I am a self-advocate and I can type my thoughts. But, at the moment I show up with my communication device and an aide, my credibility, in the eyes of most neurotypical people, is diminished.
This is a constant battle for non-speaking autistic. Even the ones among us who have demonstrated, many times, their capabilities, and who have succeeded despite all the hurdles a disability imposes, these successful cases don’t seem to be enough to end the myths: that non-speaking autistic cannot self-advocate; that the so-called “low-functioning” cannot think by themselves, cannot have ideas or opinions.
We can, and we do. We keep moving forward despite the many labels we are given because it is assumed we need others to speak for us, to decide for us. Labels like: “low-functioning”, “severe”, “mentally retarded”, “needy”, “incompetent”. They all show how the neurotypical world sees someone like me. Someone who looks “more different”, acts “more different”, needs more help with things pre-determined, by the neurotypical, as simple tasks.
Looking very disabled or needing more physical help does not make us unable to think, being critical, being able to analyze.
There are too many neurotypical “experts” claiming to know more about us than ourselves. They say they can make us “better”, as if we are “not-right” or “wrong”. Most of them never thought about asking us what could make our lives more productive, less anxious; or try to understand a non-speaking autistic who has not yet found a way to communicate. All the conversation has been about “fixing” us, with the expectation that we finally look and act “more normal”.

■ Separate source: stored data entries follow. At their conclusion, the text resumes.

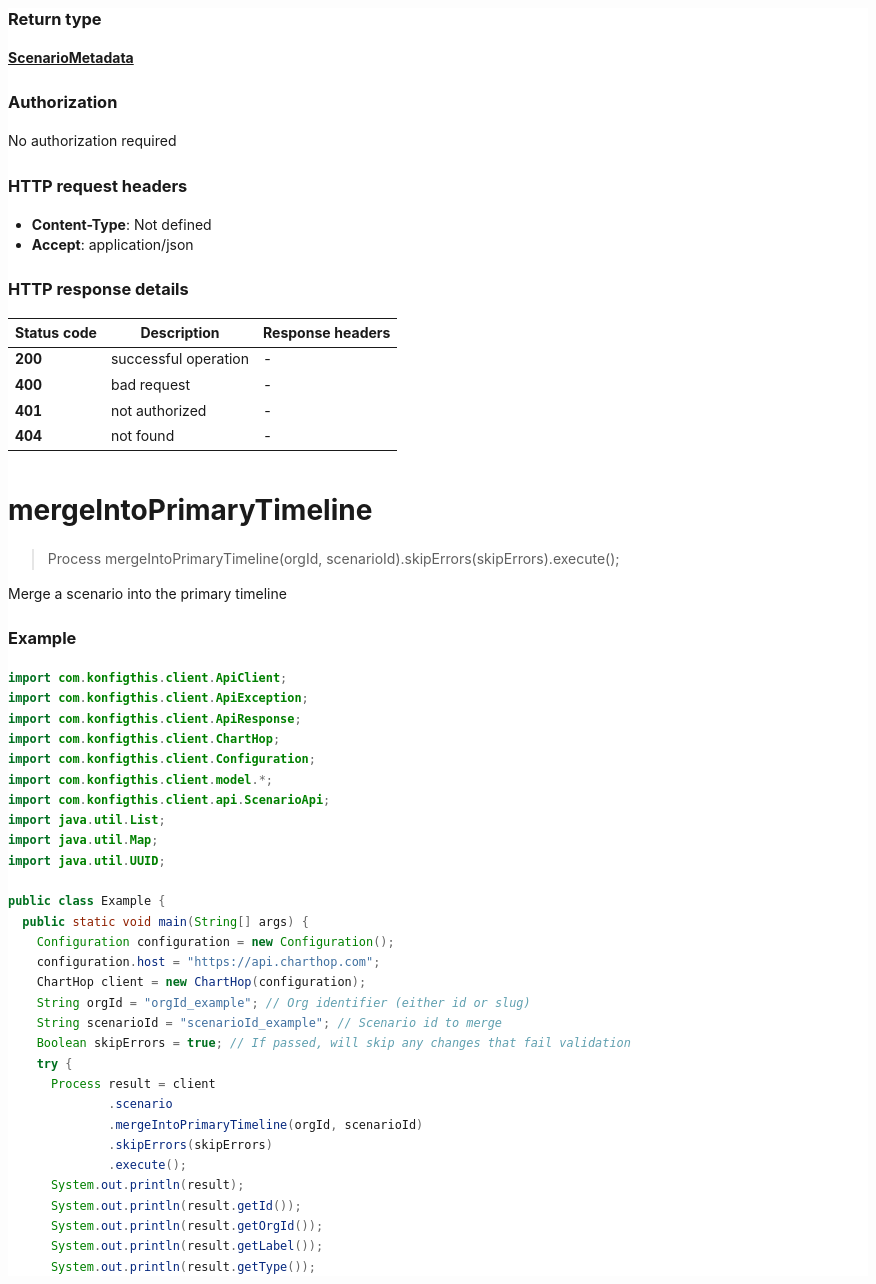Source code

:### Return type

[**ScenarioMetadata**](ScenarioMetadata.md)

### Authorization

No authorization required

### HTTP request headers

 - **Content-Type**: Not defined
 - **Accept**: application/json

### HTTP response details
| Status code | Description | Response headers |
|-------------|-------------|------------------|
| **200** | successful operation |  -  |
| **400** | bad request |  -  |
| **401** | not authorized |  -  |
| **404** | not found |  -  |

<a name="mergeIntoPrimaryTimeline"></a>
# **mergeIntoPrimaryTimeline**
> Process mergeIntoPrimaryTimeline(orgId, scenarioId).skipErrors(skipErrors).execute();

Merge a scenario into the primary timeline



### Example
```java
import com.konfigthis.client.ApiClient;
import com.konfigthis.client.ApiException;
import com.konfigthis.client.ApiResponse;
import com.konfigthis.client.ChartHop;
import com.konfigthis.client.Configuration;
import com.konfigthis.client.model.*;
import com.konfigthis.client.api.ScenarioApi;
import java.util.List;
import java.util.Map;
import java.util.UUID;

public class Example {
  public static void main(String[] args) {
    Configuration configuration = new Configuration();
    configuration.host = "https://api.charthop.com";
    ChartHop client = new ChartHop(configuration);
    String orgId = "orgId_example"; // Org identifier (either id or slug)
    String scenarioId = "scenarioId_example"; // Scenario id to merge
    Boolean skipErrors = true; // If passed, will skip any changes that fail validation
    try {
      Process result = client
              .scenario
              .mergeIntoPrimaryTimeline(orgId, scenarioId)
              .skipErrors(skipErrors)
              .execute();
      System.out.println(result);
      System.out.println(result.getId());
      System.out.println(result.getOrgId());
      System.out.println(result.getLabel());
      System.out.println(result.getType());
```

Autism is a big spectrum. Some of us have better cognitive function; some of us might have intellectual disabilities; some take medication; most, if not all, have sensory issues. The ones labeled “low-functioning” need aides for everyday tasks.

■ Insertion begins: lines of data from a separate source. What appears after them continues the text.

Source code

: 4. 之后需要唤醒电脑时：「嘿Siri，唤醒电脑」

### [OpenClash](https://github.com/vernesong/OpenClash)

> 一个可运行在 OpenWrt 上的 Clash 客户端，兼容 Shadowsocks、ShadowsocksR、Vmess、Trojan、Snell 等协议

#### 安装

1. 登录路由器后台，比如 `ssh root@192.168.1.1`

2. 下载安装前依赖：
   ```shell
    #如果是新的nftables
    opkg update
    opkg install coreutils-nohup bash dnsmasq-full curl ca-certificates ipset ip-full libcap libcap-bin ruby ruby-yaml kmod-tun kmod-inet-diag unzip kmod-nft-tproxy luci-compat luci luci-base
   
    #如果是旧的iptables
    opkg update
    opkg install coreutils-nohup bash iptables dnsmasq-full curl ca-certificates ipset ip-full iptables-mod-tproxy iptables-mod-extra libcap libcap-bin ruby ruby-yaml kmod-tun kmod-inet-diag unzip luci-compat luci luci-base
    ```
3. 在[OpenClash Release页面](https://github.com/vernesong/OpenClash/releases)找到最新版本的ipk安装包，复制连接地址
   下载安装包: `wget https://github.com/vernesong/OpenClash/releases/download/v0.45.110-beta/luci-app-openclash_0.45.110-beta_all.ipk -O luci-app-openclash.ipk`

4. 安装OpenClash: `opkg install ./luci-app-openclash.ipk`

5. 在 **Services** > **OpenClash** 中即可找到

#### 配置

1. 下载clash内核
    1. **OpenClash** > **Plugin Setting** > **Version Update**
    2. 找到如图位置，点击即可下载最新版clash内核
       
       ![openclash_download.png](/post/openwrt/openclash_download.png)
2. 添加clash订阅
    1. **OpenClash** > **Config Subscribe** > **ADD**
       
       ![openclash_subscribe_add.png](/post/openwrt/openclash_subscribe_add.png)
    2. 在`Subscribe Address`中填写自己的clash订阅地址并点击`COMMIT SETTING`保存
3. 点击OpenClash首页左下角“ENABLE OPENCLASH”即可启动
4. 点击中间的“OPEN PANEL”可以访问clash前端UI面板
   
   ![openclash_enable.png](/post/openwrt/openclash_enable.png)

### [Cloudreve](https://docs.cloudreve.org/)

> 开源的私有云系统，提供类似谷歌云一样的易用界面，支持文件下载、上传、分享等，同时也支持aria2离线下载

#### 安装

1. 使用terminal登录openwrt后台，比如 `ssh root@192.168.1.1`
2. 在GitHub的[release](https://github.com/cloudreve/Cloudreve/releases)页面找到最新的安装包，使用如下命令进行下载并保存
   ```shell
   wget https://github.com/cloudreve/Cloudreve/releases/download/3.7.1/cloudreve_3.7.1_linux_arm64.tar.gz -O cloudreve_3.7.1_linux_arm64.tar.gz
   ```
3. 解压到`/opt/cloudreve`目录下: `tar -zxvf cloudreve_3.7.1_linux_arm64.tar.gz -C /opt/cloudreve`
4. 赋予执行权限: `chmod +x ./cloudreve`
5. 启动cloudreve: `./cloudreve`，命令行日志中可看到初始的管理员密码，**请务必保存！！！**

For example: What does it mean if I don’t pick the right shape when asked? For the “experts”, it probably means that I am, in their words, “mentally retarded”. It is, in reality, more complex than that. It could be that my mind is obsessing over something else; it could be that I had a seizure or that the anti-seizure medication is making me extra drowsy; it could be that I believe I deserve a better treatment, since I am an adult and I am past childish tests. Even if I am indeed intellectually disabled, the fact that my opinion is being ignored remains.
Non-speaking autistics that fail to make eye contact, and that can’t say, or are never asked, why they can’t, also receive the “low functioning” label.
Forcing someone to make eye contact or insisting on assessments more appropriate for a child – with the inevitable “good job!” – are nothing more than a training program, a useless one. It causes more anxiety and does nothing to improve our self-esteem.
All the labels given to us only help to make myths seem like the reality. By classifying non-speaking autistic as low-functioning, one is lowering expectations for the autistic individual. He or she is not given a chance to express him/herself and maybe show hidden abilities.
We, autistic, have tried hard and accepted the neurotypical way of doing things to make it easier for non-autistic people to understand us, interact with us. Despite some progress there is still very little reciprocity. This is even more evident when the autistic person is one of the so-called “low functioning”. There is little patience in listening to us. When one of us succeeds, he or she is considered an extraordinary exception.
Look around. There are many of us trying to be heard. We did not put the “low” in “low-functioning” and we are speaking out. It is also up to the non-autistic to reciprocate in this communication exercise.
Amy Sequenzia’s Non–speaking, “low-functioning” is published here by permission.